What if we use the principle of maximum likelihood to select the maximum likelihood normal density which factors according to a tree?
A maximum likelihood tree normal of a dataset in $\R ^d$ is a multivariate normal density that factors according to a tree and maximizes the likelihood of the dataset.
Let $D = (x^1, \dots , x^n)$ be a dataset in $\R ^d$. A normal density is a maximum likelihood tree normal of $D$ if and only if it is an optimal tree approximator of the empirical normal density of $D$.
First, let $f: \R ^d \to \R $ be a normal density.
First, express the log likelihood of $f$ on
a record $x^k$ by
\[
\log f(x^k) = - \frac{1}{2} (x^k - \mu )^{\tp} \inv{\Sigma }
(x^k - \mu ) - \frac{1}{2} \log \det \Sigma -
\frac{d}{2}\log 2\pi .
\]
Second, use the trace to rewrite the quadratic form
\[ -\frac{1}{2}\tr{(\Sigma ^{-1} (x^k - \mu ) (x^k - \mu )^{\tp})}. \]
Third, use these two, and the linearity of trace to express the average negative log likelihood by
\[ \begin{aligned} - \frac{1}{n} \sum_{k = 1}^{n} \log f(x^k) &= \frac{1}{2} \tr{(\Sigma ^{-1}(\frac{1}{n}\sum_{i = 1}^{n} (x^k - \mu )(x^k - \mu )^{\tp}))} + \frac{1}{2}\log\det\Sigma + \frac{d}{2}\log 2\pi . \end{aligned} \]
Fourth, use matrix calculus (or the derivation in Proposition 1 of Multivariate Normal Maximum Likelihood) to see that, for a minimizer of the negative average log likelihood, the mean must be $\frac{1}{n} \sum_{i = 1}^{n} x^k$.
Fifth, recognize the empirical covariance matrix $\frac{1}{n}\sum_{k = 1}^{n} (x^k - \mu )(x^k - \mu )^{\tp}$; denote it by $S$.
Sixth, change variables with $P = \Sigma ^{-1}$ and express
\[ \log{(\det{(\Sigma )})} = \log{(\det{(\inv{P})})} = \log{(\inv{(\det P)})} = -\log{(\det{(P)})} \]
Seventh, write the likelihood in simplified form (using circulant property of trace)
\[ \frac{1}{2} \tr{(SP)} - \frac{1}{2} \log \det P - \frac{d}{2}\log 2\pi \]
Eighth, drop the constant and prefactors:
\[ \tr{(SP)} - \log \det P \]
Ninth, if $g$ is a normal with then the tree density approximation objective is the same equivalent to
\[ d(g, f) = h(g, f) - h(f) \sim h(g, f) = - \int_{\R ^d} g\log f. \]

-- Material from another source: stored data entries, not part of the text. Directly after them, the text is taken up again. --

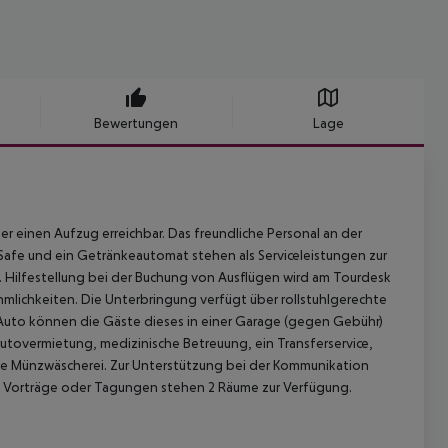
Bewertungen
Lage
er einen Aufzug erreichbar. Das freundliche Personal an der
 Safe und ein Getränkeautomat stehen als Serviceleistungen zur
 Hilfestellung bei der Buchung von Ausflügen wird am Tourdesk
lichkeiten. Die Unterbringung verfügt über rollstuhlgerechte
 Auto können die Gäste dieses in einer Garage (gegen Gebühr)
tovermietung, medizinische Betreuung, ein Transferservice,
ine Münzwäscherei. Zur Unterstützung bei der Kommunikation
n, Vorträge oder Tagungen stehen 2 Räume zur Verfügung.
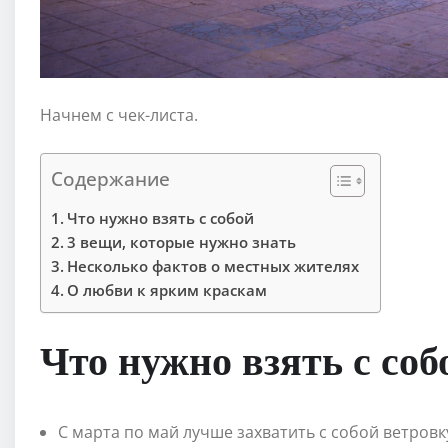
Начнем с чек-листа.
Содержание
Что нужно взять с собой
3 вещи, которые нужно знать
Несколько фактов о местных жителях
О любви к ярким краскам
Что нужно взять с соб
С марта по май лучше захватить с собой ветровк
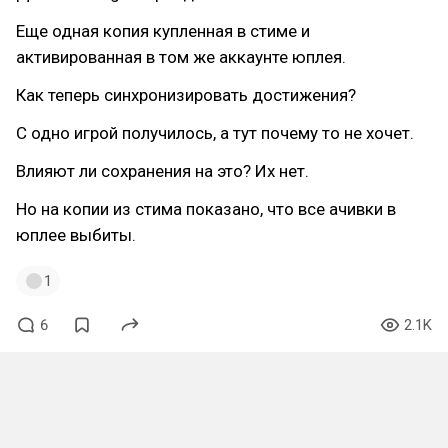
Еще одная копия купленная в стиме и
активированная в том же аккаунте юплея.
Как теперь синхронизировать достижения?
С одно игрой получилось, а тут почему то не хочет.
Влияют ли сохранения на это? Их нет.
Но на копии из стима показано, что все ачивки в
юплее выбиты.
1
6
2.1K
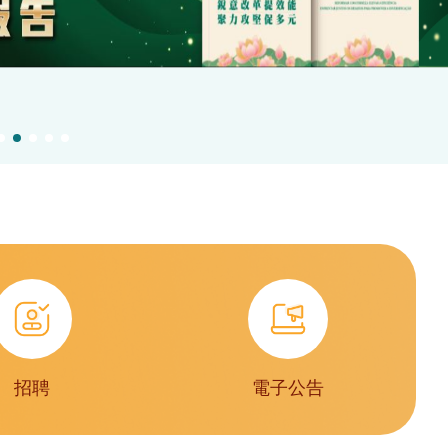
招聘
電子公告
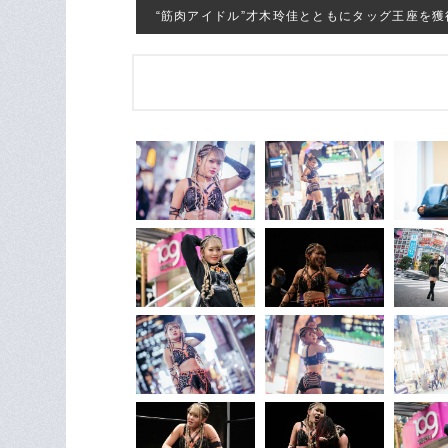
“筋肉アイドル”才木玲佳とともにタッグ王座を獲得した 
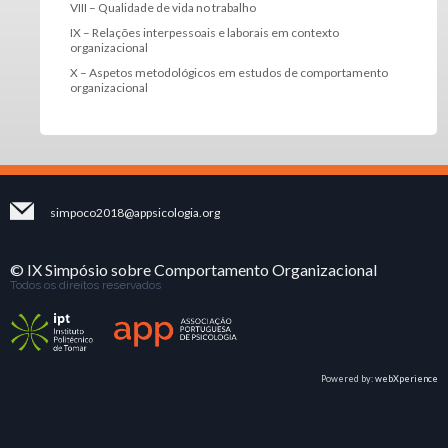
VIII – Qualidade de vida no trabalho
IX – Relações interpessoais e laborais em contexto
organizacional
X – Aspetos metodológicos em estudos de comportamento
organizacional
simpoco2018@appsicologia.org
© IX Simpósio sobre Comportamento Organizacional
Todos os direitos reservados
Powered by:
webXperience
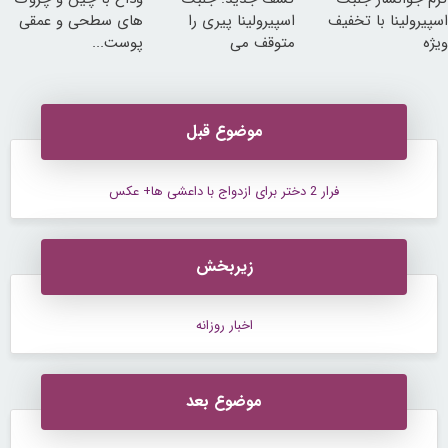
اسپیرولینا با تخفیف
اسپیرولینا پیری را
های سطحی و عمقی
ویژه
متوقف می
پوست...
کند50%تخفیف
موضوع قبل
فرار 2 دختر برای ازدواج با داعشی ها+ عکس
زیربخش
اخبار روزانه
موضوع بعد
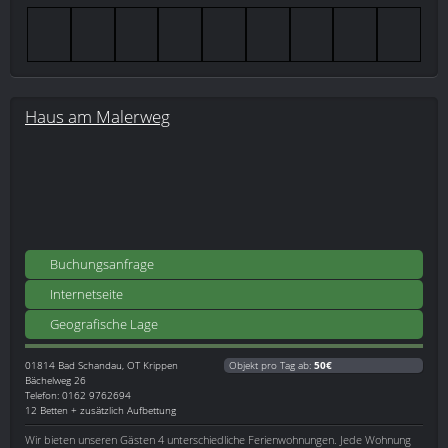
Haus am Malerweg
Buchungsanfrage
Internetseite
Geografische Lage
01814
Bad Schandau, OT Krippen
Objekt pro Tag ab:
50€
Bächelweg 26
Telefon: 0162 9762694
12 Betten + zusätzlich Aufbettung
Wir bieten unseren Gästen 4 unterschiedliche Ferienwohnungen. Jede Wohnung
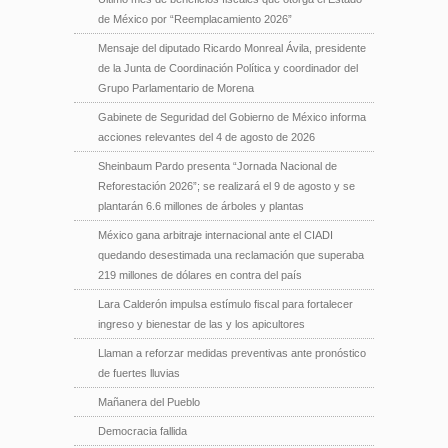
de México por “Reemplacamiento 2026”
Mensaje del diputado Ricardo Monreal Ávila, presidente
de la Junta de Coordinación Política y coordinador del
Grupo Parlamentario de Morena
Gabinete de Seguridad del Gobierno de México informa
acciones relevantes del 4 de agosto de 2026
Sheinbaum Pardo presenta “Jornada Nacional de
Reforestación 2026”; se realizará el 9 de agosto y se
plantarán 6.6 millones de árboles y plantas
México gana arbitraje internacional ante el CIADI
quedando desestimada una reclamación que superaba
219 millones de dólares en contra del país
Lara Calderón impulsa estímulo fiscal para fortalecer
ingreso y bienestar de las y los apicultores
Llaman a reforzar medidas preventivas ante pronóstico
de fuertes lluvias
Mañanera del Pueblo
Democracia fallida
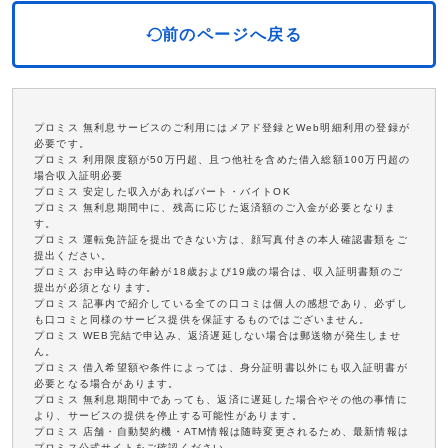
前のページへ戻る
プロミス 無利息サービスのご利用にはメアド登録とWeb明細利用の登録が
必要です。
プロミス 利用限度額が50万円超、且つ他社を含めた借入総額100万円超の
場合収入証明必要
プロミス 安定した収入があればパート・バイトOK
プロミス 無利息期間中に、残高に応じた返済額のご入金が必要となりま
す。
プロミス 運転免許証を提出できない方は、顔写真付きの本人確認書類をご
提出ください。
プロミス お申込時の年齢が18歳および19歳の場合は、収入証明書類のご
提出が必須となります。
プロミス 記事内で紹介している全ての口コミは個人の感想であり、必ずし
も口コミと同様のサービス提供を保証するものではございません。
プロミス WEB完結で申込み、返済遅延しない場合は郵送物が発生しませ
ん。
プロミス 借入希望額や条件によっては、身分証明書以外にも収入証明書が
必要となる場合があります。
プロミス 無利息期間中であっても、返済に遅延した場合やその他の事情に
より、サービスの提供を停止する可能性があります。
プロミス 店舗・自動契約機・ATM情報は随時変更されるため、最新情報は
プロミス公式サイトをご確認ください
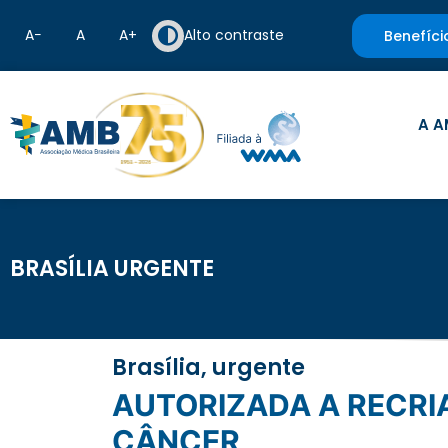
A−
A
A+
Alto contraste
Benefíci
A A
BRASÍLIA URGENTE
Brasília, urgente
AUTORIZADA A RECRIAÇÃO DA COMISSÃO ESPECIAL DE COMBATE AO
CÂNCER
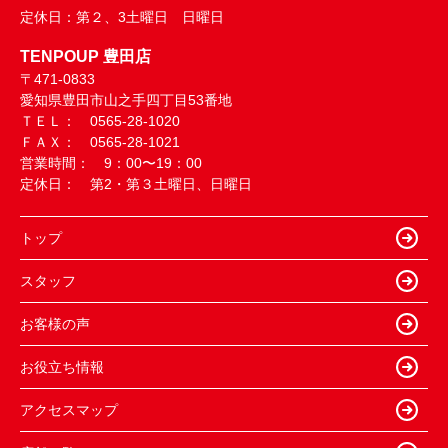
定休日：
第２、3土曜日 日曜日
TENPOUP 豊田店
〒471-0833
愛知県豊田市山之手四丁目53番地
ＴＥＬ： 0565-28-1020
ＦＡＸ： 0565-28-1021
営業時間： 9：00〜19：00
定休日： 第2・第３土曜日、日曜日
トップ
スタッフ
お客様の声
お役立ち情報
アクセスマップ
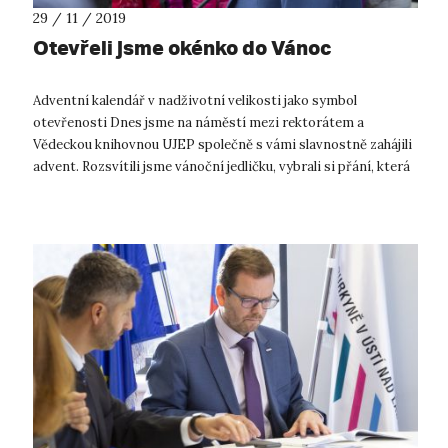
29 / 11 / 2019
Otevřeli jsme okénko do Vánoc
Adventní kalendář v nadživotní velikosti jako symbol
otevřenosti Dnes jsme na náměstí mezi rektorátem a
Vědeckou knihovnou UJEP společně s vámi slavnostně zahájili
advent. Rozsvítili jsme vánoční jedličku, vybrali si přání, která
splníme dětem z dětsk...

TODO: Extra, the let $g$ be normal and $f$ be normal. The tree normal approximation problem
\[ d(g, f) \sim h(g, f) = - \int_{R^d} g \log f. \]
The log of $f$ is\[ - \frac{1}{2} \tr{( \Sigma _f \int_{\R ^d} (x - \mu _f)(x - \mu _f)^{\tp} dx )} - \frac{1}{2} \log \det \Sigma _f^{-1} - \frac{d}{2} \log 2\pi \]
Since the set of optimal solutions for both optimization is contained in the set of normal densities which match on the mean we can assume that $\mu _f = \mu _g$. So the approximation objective is equivalent to
\[ \tr{P_f \Sigma _g} - \log \det P_f, \]
which is exactly the maximum likelihood objective.Thus, a solution is a maximum likelihood tree normal of a dataset if and only if it is an optimal tree approximator of the empirical normal density of the dataset.